概要
EM77 クラシックバキュームジャグは、デンマークのプロダクトデザイナー、エリック・マグヌッセンが1977年にデザインした魔法瓶(真空断熱ジャグ)である。ステルトンから発売され、円筒形の本体と、傾けるだけで開く注ぎ口の機構を持つ。

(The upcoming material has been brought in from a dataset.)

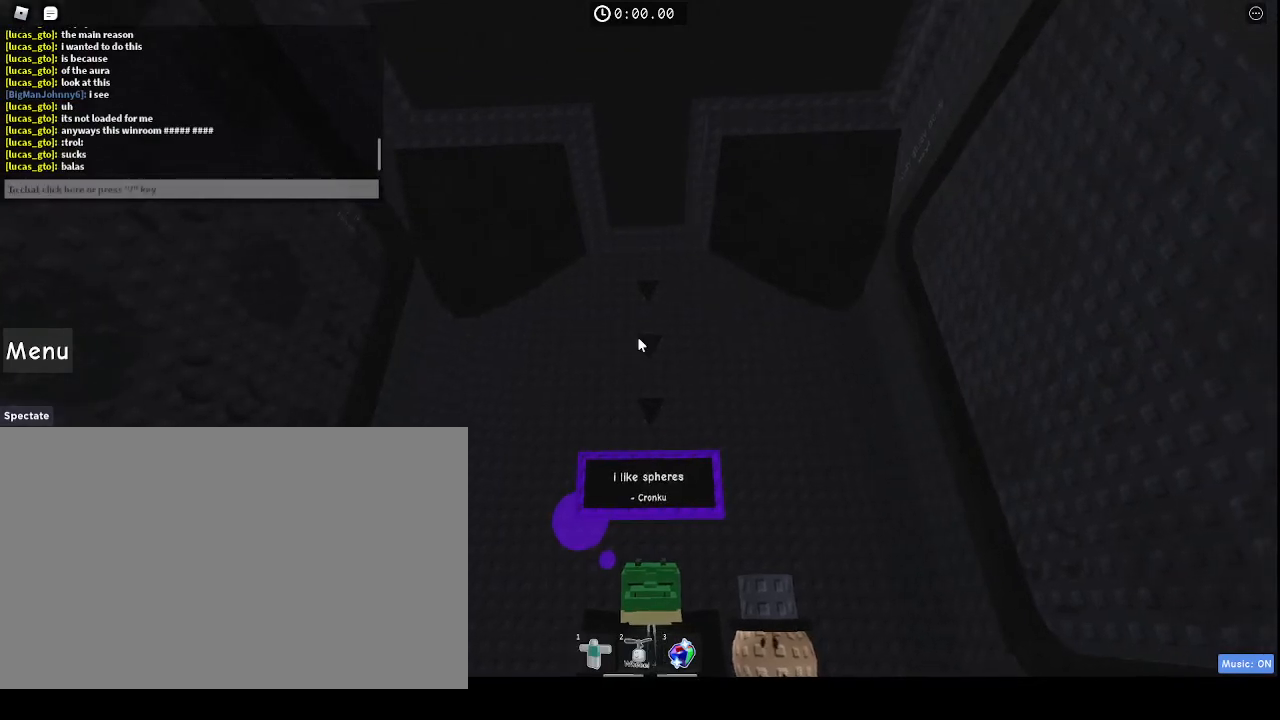
{"keys": ["shift", "w"], "mouse": ["right"]}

製品名の「EM77」は、デザイナーのイニシャル「EM」(Erik Magnussen)とデザイン年「77」(1977年)に由来する。発売以来、基本的なデザインを大きく変えることなく生産が続けられ、100色を超えるカラーバリエーションが展開されてきた。
特徴・コンセプト
傾けて開く栓
注ぎ口には、傾けると開く可動の栓が備わる。従来の魔法瓶は蓋を外してから注ぐため、外した蓋を置く場所が要り、両手を使う。傾ける動作そのもので栓が開けば、片手で注げる。垂直に戻せば栓は閉じ、内部の空気の出入りが止まる。持ち運び用には別途スクリューキャップが用意される。
円筒形の外装
外観は円筒形をとる。内部のガラス製真空容器が円筒のため、外装を同じ形にすれば隙間が生じない。外装にはABS樹脂を用いる。金属より熱が伝わりにくく、内部が熱くても外側を握れる。
カラーバリエーションと素材
発売当初はモノトーンを基調とし、その後多数の色が展開された。樹脂は着色して成形するため、塗装と違って表面が剥げない。容量は1リットルと0.5リットルの2種。内部のガラス容器は交換できる。
評価と影響
同じステルトンのシリンダラインは円筒を基本形とする点で共通するが、そちらはステンレス鋼で構成される。ステルトン テオ ティーポットは素材ごとに役割を分ける構成をとる。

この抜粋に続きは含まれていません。